When I took the scope off that was on it, I noticed when I shouldered the rifle that the flats on the top of the bases weren't aligned to each other. Whoever had installed the scope just cranked the mounts down and pulled the scope into place. The scope was a 1970's era Redfield 3x9. I believe one mount was a 46S, and the other was a 45S. I'm not working at home, so I don't have them in front of me now. The rear mount has a very close asymmetrical screw hole spacing, with one screw through the cross slot, while the front mount has evenly spaced screw holes on either side of the cross slot. There were no shims under either mount.

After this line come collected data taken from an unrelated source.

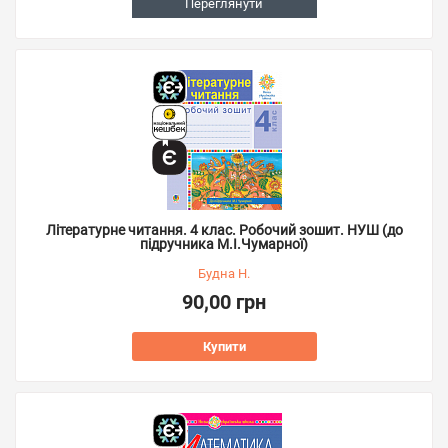
Переглянути
Літературне читання. 4 клас. Робочий зошит. НУШ (до
підручника М.І.Чумарної)
Будна Н.
90,00 грн
Купити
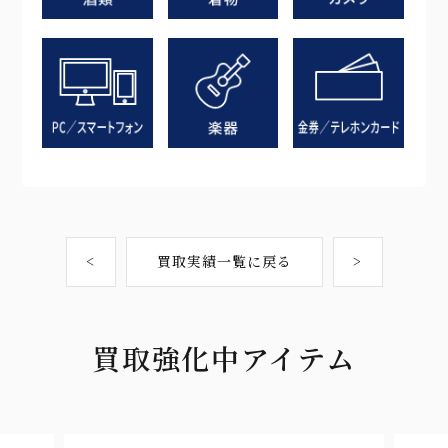
<
買取実績一覧に戻る
>
買取強化中アイテム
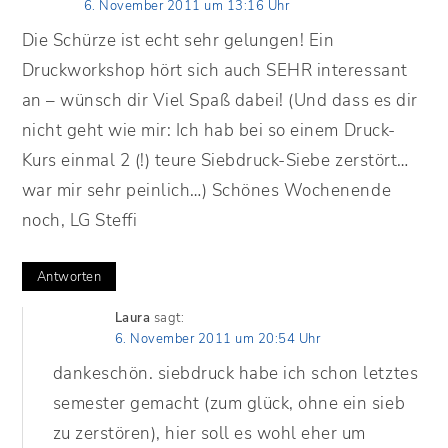
6. November 2011 um 13:16 Uhr
Die Schürze ist echt sehr gelungen! Ein
Druckworkshop hört sich auch SEHR interessant
an – wünsch dir Viel Spaß dabei! (Und dass es dir
nicht geht wie mir: Ich hab bei so einem Druck-
Kurs einmal 2 (!) teure Siebdruck-Siebe zerstört…
war mir sehr peinlich…) Schönes Wochenende
noch, LG Steffi
Antworten
Laura
sagt:
6. November 2011 um 20:54 Uhr
dankeschön. siebdruck habe ich schon letztes
semester gemacht (zum glück, ohne ein sieb
zu zerstören), hier soll es wohl eher um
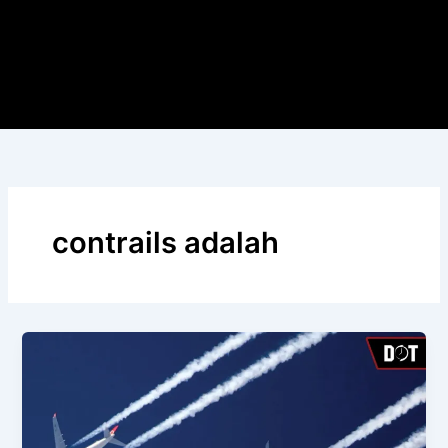
contrails adalah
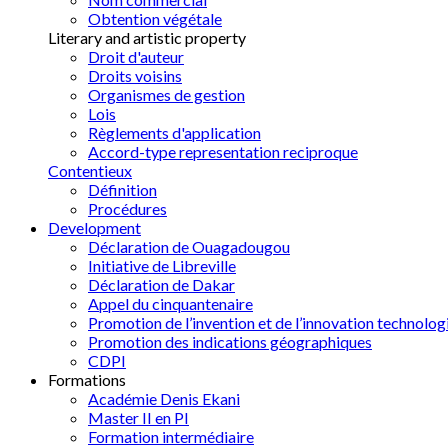
Obtention végétale
Literary and artistic property
Droit d'auteur
Droits voisins
Organismes de gestion
Lois
Règlements d'application
Accord-type representation reciproque
Contentieux
Définition
Procédures
Development
Déclaration de Ouagadougou
Initiative de Libreville
Déclaration de Dakar
Appel du cinquantenaire
Promotion de l’invention et de l’innovation technolog
Promotion des indications géographiques
CDPI
Formations
Académie Denis Ekani
Master II en PI
Formation intermédiaire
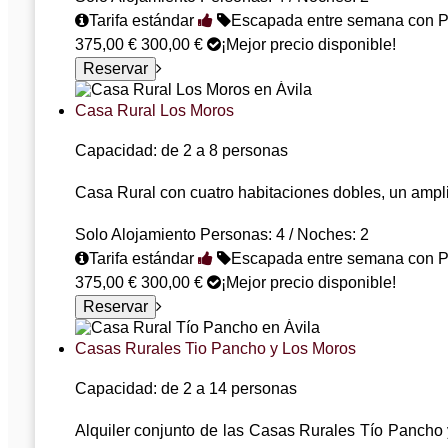
Tarifa estándar
Escapada entre semana con P
375,00 €
300,00 €
¡Mejor precio disponible!
Casa Rural Los Moros
Capacidad: de 2 a 8 personas
Casa Rural con cuatro habitaciones dobles, un ampli
Solo Alojamiento
Personas: 4 / Noches: 2
Tarifa estándar
Escapada entre semana con P
375,00 €
300,00 €
¡Mejor precio disponible!
Casas Rurales Tio Pancho y Los Moros
Capacidad: de 2 a 14 personas
Alquiler conjunto de las Casas Rurales Tío Pancho 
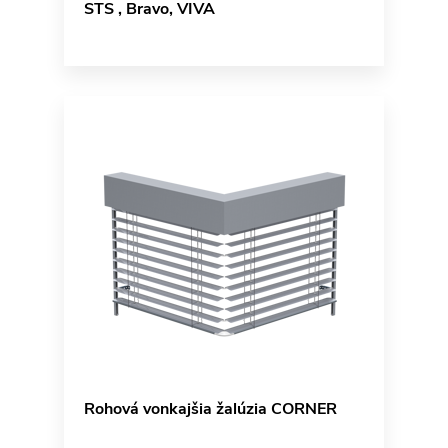
STS , Bravo, VIVA
Rohová vonkajšia žalúzia CORNER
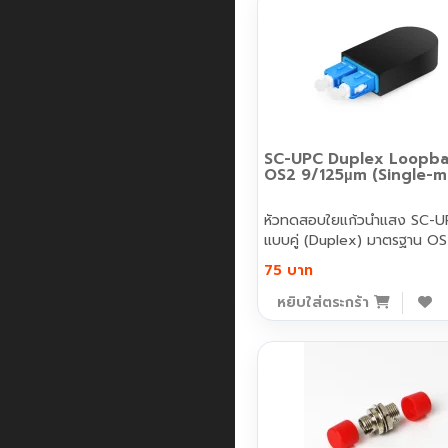
SC-UPC Duplex Loopb
OS2 9/125µm (Single-
หัวทดสอบใยแก้วนำแสง SC-
แบบคู่ (Duplex) มาตรฐาน O
9/125..
75 บาท
หยิบใส่ตระกร้า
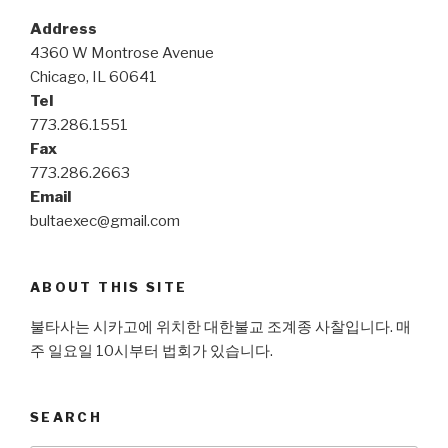
Address
4360 W Montrose Avenue
Chicago, IL 60641
Tel
773.286.1551
Fax
773.286.2663
Email
bultaexec@gmail.com
ABOUT THIS SITE
불타사는 시카고에 위치한 대한불교 조계종 사찰입니다. 매
주 일요일 10시부터 법회가 있습니다.
SEARCH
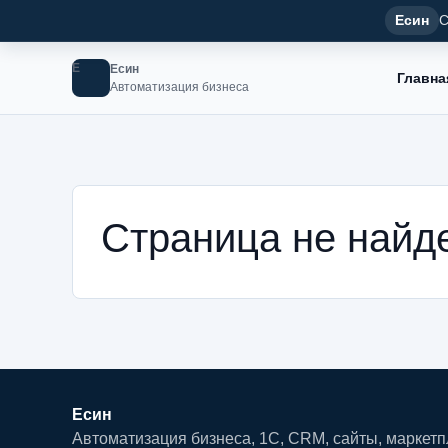
Есин
С
Е
Есин
Главна
Автоматизация бизнеса
Страница не найд
Есин
Автоматизация бизнеса, 1С, CRM, сайты, маркет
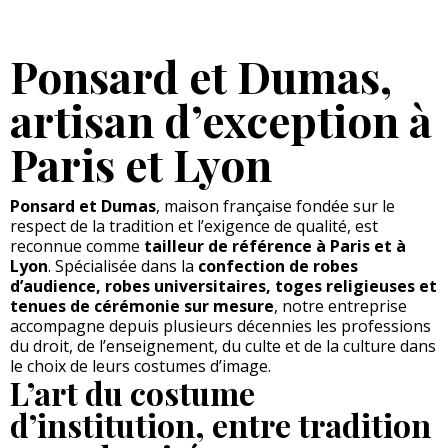
Ponsard et Dumas,
artisan d’exception à
Paris et Lyon
Ponsard et Dumas
, maison française fondée sur le
respect de la tradition et l’exigence de qualité, est
reconnue comme
tailleur de référence à Paris et à
Lyon
. Spécialisée dans la
confection de robes
d’audience, robes universitaires, toges religieuses et
tenues de cérémonie sur mesure
, notre entreprise
accompagne depuis plusieurs décennies les professions
du droit, de l’enseignement, du culte et de la culture dans
le choix de leurs costumes d’image.
L’art du costume
d’institution, entre tradition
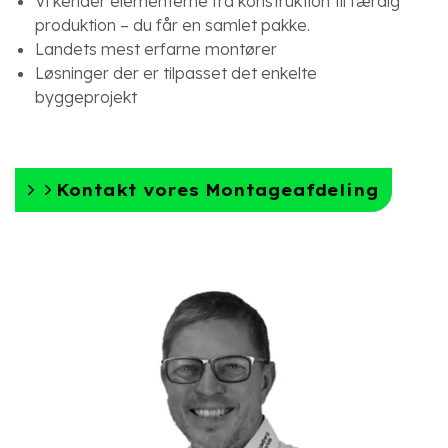
Vi kender elementerne fra konstruktion til færdig
produktion – du får en samlet pakke.
Landets mest erfarne montører
Løsninger der er tilpasset det enkelte
byggeprojekt
Kontakt vores Montageafdeling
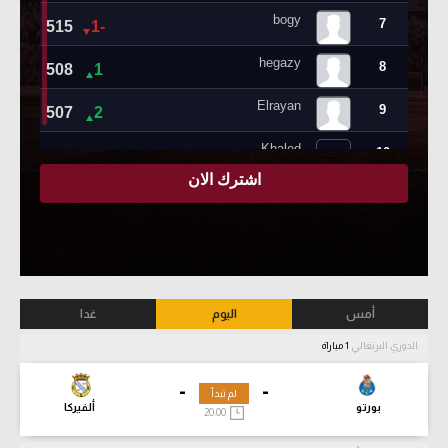
أمس
اليوم
غدا
الدوري البرتغالي
1 مباراة
-
-
لم تبدأ
بورتو
ألفيركا
20:00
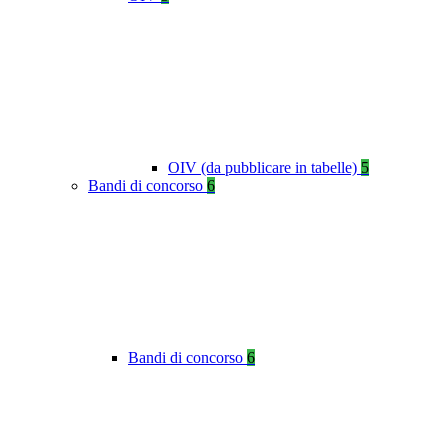
OIV (da pubblicare in tabelle)
5
Bandi di concorso
6
Bandi di concorso
6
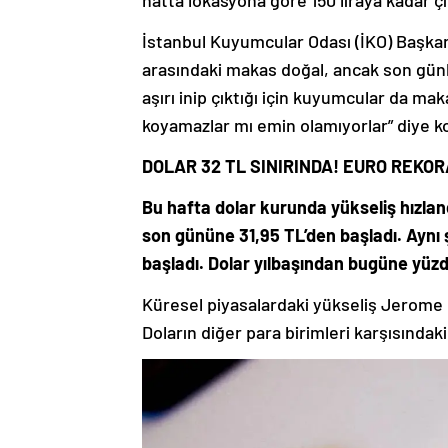
hatta lokasyona göre 150 liraya kadar çı
İstanbul Kuyumcular Odası (İKO) Başkan
arasındaki makas doğal, ancak son günler
aşırı inip çıktığı için kuyumcular da ma
koyamazlar mı emin olamıyorlar” diye k
DOLAR 32 TL SINIRINDA! EURO REKO
Bu hafta dolar kurunda yükseliş hızlan
son gününe 31,95 TL’den başladı. Aynı 
başladı. Dolar yılbaşından bugüne yüzd
Küresel piyasalardaki yükseliş Jerome P
Doların diğer para birimleri karşısında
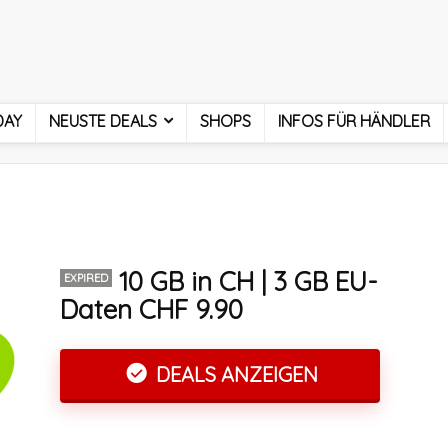
DAY
NEUSTE DEALS
SHOPS
INFOS FÜR HÄNDLER
10 GB in CH | 3 GB EU-
EXPIRED
Daten CHF 9.90
DEALS ANZEIGEN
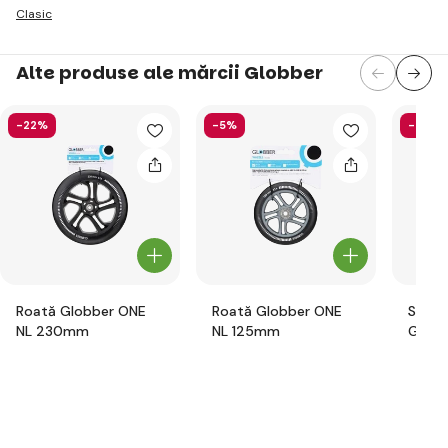
Clasic
Alte produse ale mărcii Globber
-22%
-5%
-58%
Roată Globber ONE
Roată Globber ONE
Set d
NL 230mm
NL 125mm
Globb
pentru
flori r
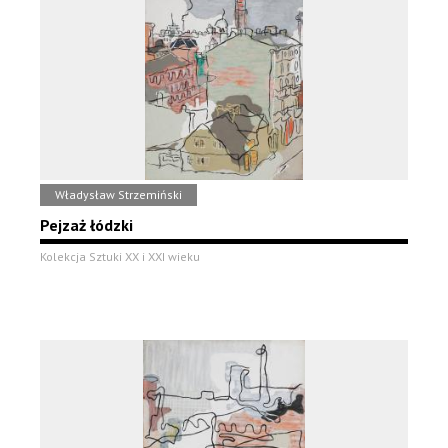
Władysław Strzemiński
Pejzaż łódzki
Kolekcja Sztuki XX i XXI wieku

I'm making an assumption that when BSA sporterized these actions that they ground the rear receiver correctly. The rear bridge is where the BSA logo was placed (BSA inside a wreath, not the stacked rifles), over the tightly filled oval slot. The work is good looking. You can only see the plug because it blued to a dark blue-black, while the receiver is kind of purple blue, like an old Ruger Security-Six. If the rear bridge is correct, the front mount is slightly rotated to the left, looking from the rear. I leveled the receiver in a machine vise, and the used the flat bottom of the receiver as a reference point. I then placed small Starrett levels across the mounts. The rear mount level's bubble was in the middle, while the front mount level's bubble was off to the right, leading me to think the front mount is rotated to the left.
I then installed the scope mounting screw jig. It's the type that has two thick plates along the bottom of the receiver, a machined rod that goes down the center of the action that has two stand-off bushings, and a top plate that fits to the stand-offs. This has drill bushings where the holes are to be drilled. Two long 1/4" bolts go through from top to bottom that when tightened up bring the rod to the apparent center of the action, and tighten the whole thing in place. When looking down through the holes the drill bit bushings go through, the existing holes are not centered, but 3 of 4 holes are 1/2 a #6 screw hole diameter off in different directions, both front-to-back, and side-to-side.
I would like to fill the holes, and re-drill them correctly if possible. This is my first project that wasn't a straight barrel swap on a Remington 700, or re-barreling a Garand. Is tig welding the screw holes the only option I have? I bought this rifle for this project because it already had some of the work done, but it's not working out with the scope mounts.